Transportation is the movement of people and goods. People need access to desired goods, services, activities around their community and at other destinations. Therefore, sustainability in transportation is measured by a community’s overall mobility -- the diversity and reliability of multiple modes of transportation available to people (walking, wheelchair, stroller, bicycle, motorcycle, automobile, commercial truck, bus, rail, etc.).
The big picture
Since the end of World War II, North American countries have accommodated private vehicles as the main mode of transportation. Pedestrians and other users of the road are often omitted from design that focuses on vehicle speed, road capacity, and operating costs of both. With very little alternative, people now depend almost entirely on the automobile. As a result, the community suffers as a whole from noise and air pollution, productivity reduced by congested roads, and poor health and isolation as residents simply drive rather than walk or bike to destinations.

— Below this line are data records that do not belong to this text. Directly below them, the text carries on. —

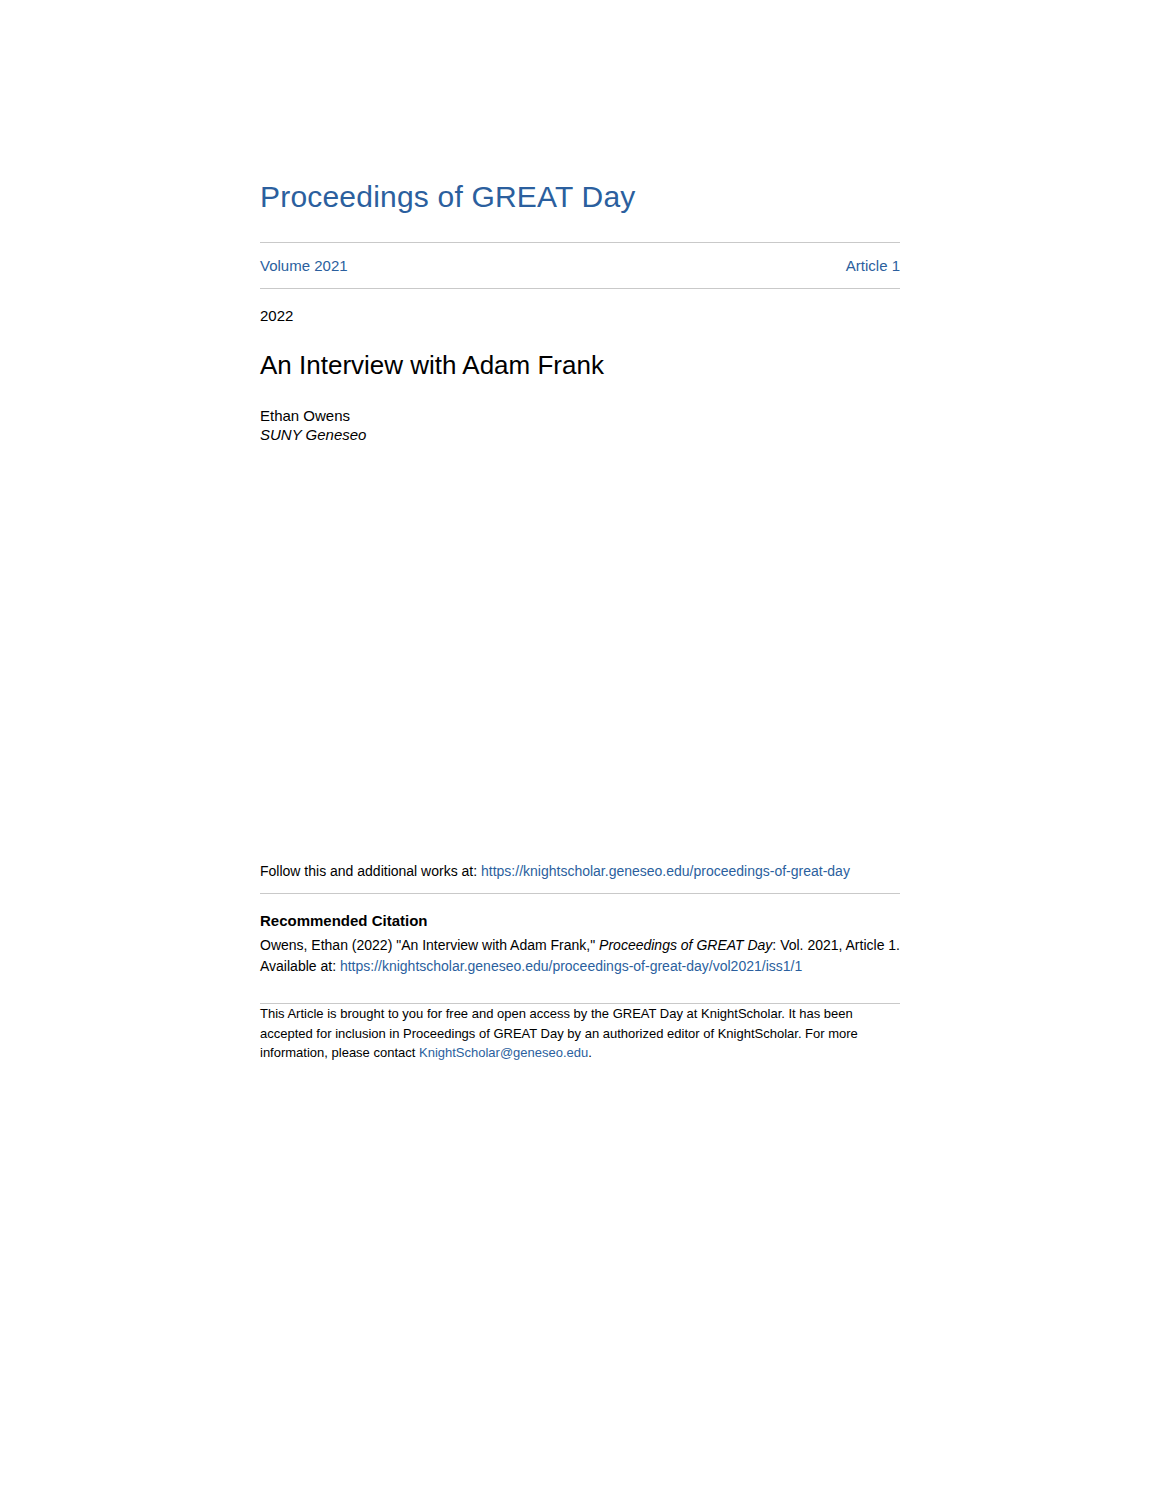Proceedings of GREAT Day
Volume 2021 Article 1
2022
An Interview with Adam Frank
Ethan Owens
SUNY Geneseo
Follow this and additional works at: https://knightscholar.geneseo.edu/proceedings-of-great-day
Recommended Citation
Owens, Ethan (2022) "An Interview with Adam Frank," Proceedings of GREAT Day: Vol. 2021, Article 1.
Available at: https://knightscholar.geneseo.edu/proceedings-of-great-day/vol2021/iss1/1
This Article is brought to you for free and open access by the GREAT Day at KnightScholar. It has been accepted for inclusion in Proceedings of GREAT Day by an authorized editor of KnightScholar. For more information, please contact KnightScholar@geneseo.edu.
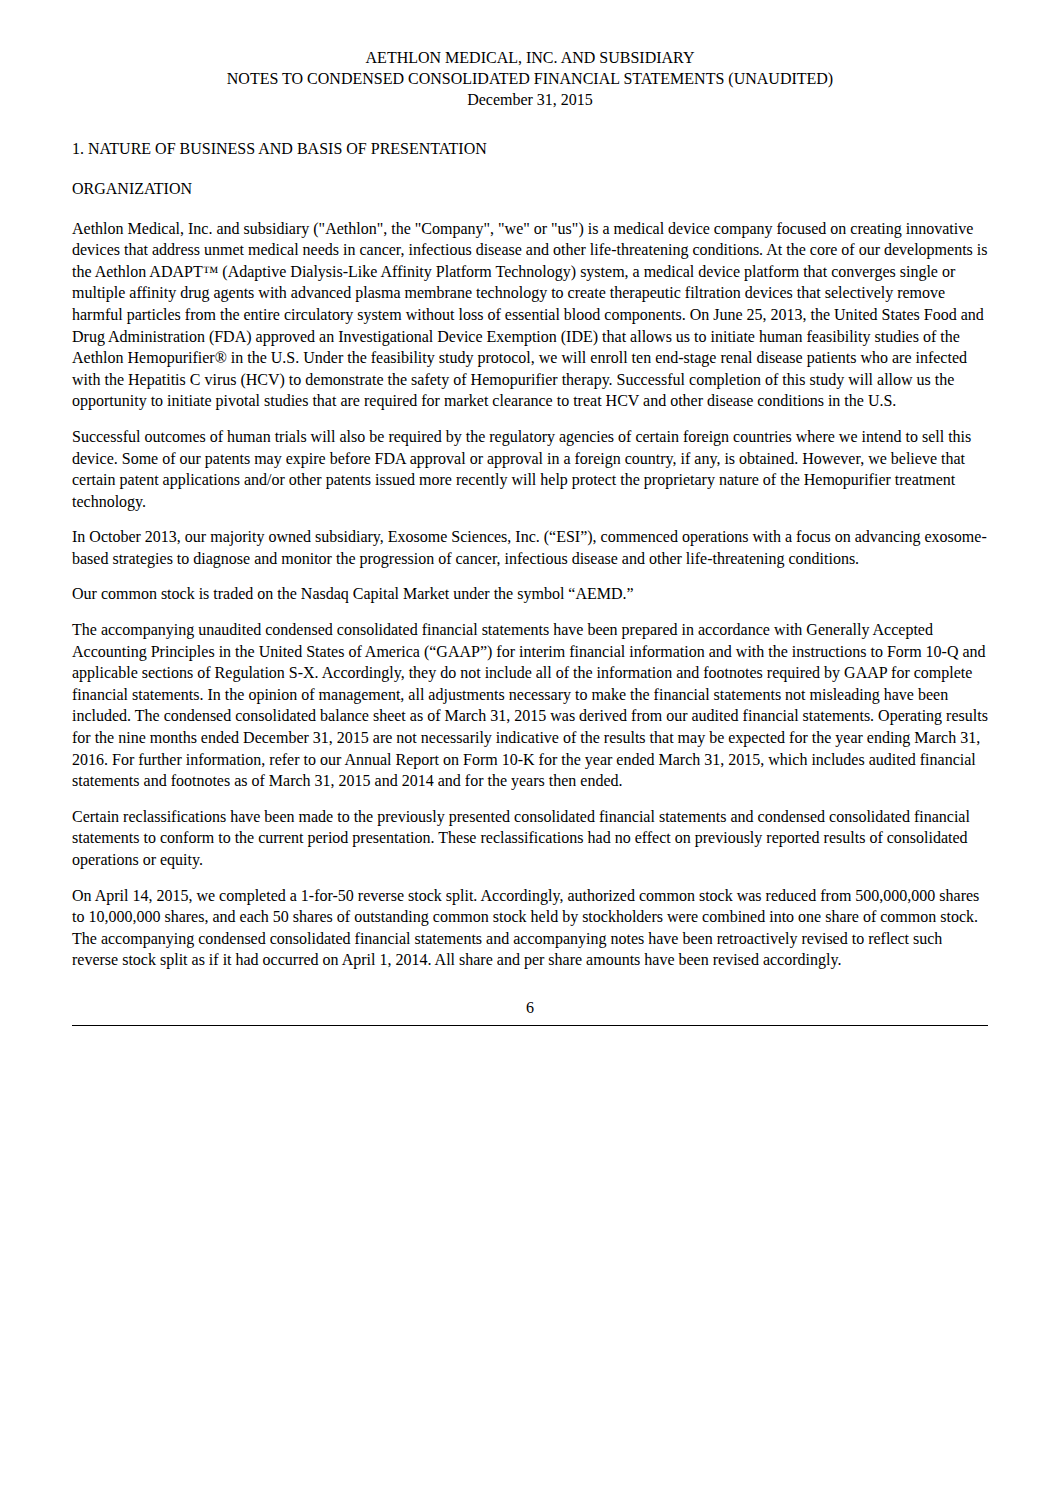AETHLON MEDICAL, INC. AND SUBSIDIARY
NOTES TO CONDENSED CONSOLIDATED FINANCIAL STATEMENTS (UNAUDITED)
December 31, 2015
1. NATURE OF BUSINESS AND BASIS OF PRESENTATION
ORGANIZATION
Aethlon Medical, Inc. and subsidiary ("Aethlon", the "Company", "we" or "us") is a medical device company focused on creating innovative devices that address unmet medical needs in cancer, infectious disease and other life-threatening conditions. At the core of our developments is the Aethlon ADAPT™ (Adaptive Dialysis-Like Affinity Platform Technology) system, a medical device platform that converges single or multiple affinity drug agents with advanced plasma membrane technology to create therapeutic filtration devices that selectively remove harmful particles from the entire circulatory system without loss of essential blood components. On June 25, 2013, the United States Food and Drug Administration (FDA) approved an Investigational Device Exemption (IDE) that allows us to initiate human feasibility studies of the Aethlon Hemopurifier® in the U.S. Under the feasibility study protocol, we will enroll ten end-stage renal disease patients who are infected with the Hepatitis C virus (HCV) to demonstrate the safety of Hemopurifier therapy. Successful completion of this study will allow us the opportunity to initiate pivotal studies that are required for market clearance to treat HCV and other disease conditions in the U.S.
Successful outcomes of human trials will also be required by the regulatory agencies of certain foreign countries where we intend to sell this device. Some of our patents may expire before FDA approval or approval in a foreign country, if any, is obtained. However, we believe that certain patent applications and/or other patents issued more recently will help protect the proprietary nature of the Hemopurifier treatment technology.
In October 2013, our majority owned subsidiary, Exosome Sciences, Inc. (“ESI”), commenced operations with a focus on advancing exosome-based strategies to diagnose and monitor the progression of cancer, infectious disease and other life-threatening conditions.
Our common stock is traded on the Nasdaq Capital Market under the symbol “AEMD.”
The accompanying unaudited condensed consolidated financial statements have been prepared in accordance with Generally Accepted Accounting Principles in the United States of America (“GAAP”) for interim financial information and with the instructions to Form 10-Q and applicable sections of Regulation S-X. Accordingly, they do not include all of the information and footnotes required by GAAP for complete financial statements. In the opinion of management, all adjustments necessary to make the financial statements not misleading have been included. The condensed consolidated balance sheet as of March 31, 2015 was derived from our audited financial statements. Operating results for the nine months ended December 31, 2015 are not necessarily indicative of the results that may be expected for the year ending March 31, 2016. For further information, refer to our Annual Report on Form 10-K for the year ended March 31, 2015, which includes audited financial statements and footnotes as of March 31, 2015 and 2014 and for the years then ended.
Certain reclassifications have been made to the previously presented consolidated financial statements and condensed consolidated financial statements to conform to the current period presentation. These reclassifications had no effect on previously reported results of consolidated operations or equity.
On April 14, 2015, we completed a 1-for-50 reverse stock split. Accordingly, authorized common stock was reduced from 500,000,000 shares to 10,000,000 shares, and each 50 shares of outstanding common stock held by stockholders were combined into one share of common stock. The accompanying condensed consolidated financial statements and accompanying notes have been retroactively revised to reflect such reverse stock split as if it had occurred on April 1, 2014. All share and per share amounts have been revised accordingly.
6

However, we are at a turning point in transportation planning in that technology enables people, goods and services to “travel” or be delivered efficiently on a local, regional and even global scale with less negative impacts on the social, economic and environmental well-being of communities. These mobility substitutes now empower us to re-balance our investment in modes of transportation, to make more efficient our patterns of land use, and to support intelligent street connections.
Old Saybrook is no different than any other town facing the legacy of a conventional transportation system. But, we are beginning to support proximity in where people work, shop and live, to retrofit our existing local infrastructure, and to embrace options in local and regional transportation as they become more available.